• [Your task]: Collect every line of the data that contains the string "המדריך".

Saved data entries

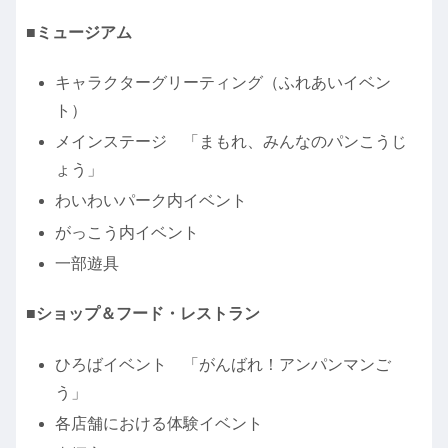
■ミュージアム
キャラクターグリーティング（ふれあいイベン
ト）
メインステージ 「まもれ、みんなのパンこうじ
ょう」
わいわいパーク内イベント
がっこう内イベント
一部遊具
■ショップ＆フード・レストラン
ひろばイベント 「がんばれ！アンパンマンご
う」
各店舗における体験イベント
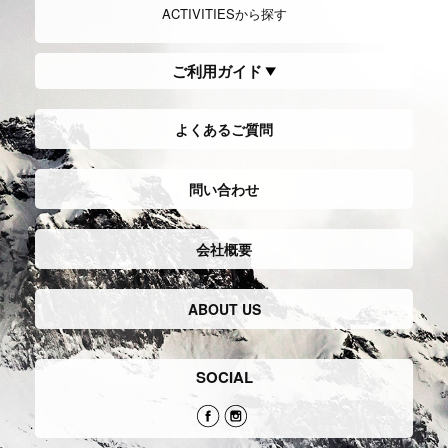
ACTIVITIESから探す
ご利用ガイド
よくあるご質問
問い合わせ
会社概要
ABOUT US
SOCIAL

...

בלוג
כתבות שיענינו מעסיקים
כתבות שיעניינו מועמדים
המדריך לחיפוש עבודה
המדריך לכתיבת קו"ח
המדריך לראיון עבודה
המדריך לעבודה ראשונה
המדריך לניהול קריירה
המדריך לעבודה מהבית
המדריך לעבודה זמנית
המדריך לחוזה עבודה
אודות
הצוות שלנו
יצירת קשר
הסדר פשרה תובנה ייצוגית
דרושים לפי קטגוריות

• [Answer box]:
המדריך לחיפוש עבודה
המדריך לכתיבת קו"ח
המדריך לראיון עבודה
המדריך לעבודה ראשונה
המדריך לניהול קריירה
המדריך לעבודה מהבית
המדריך לעבודה זמנית
המדריך לחוזה עבודה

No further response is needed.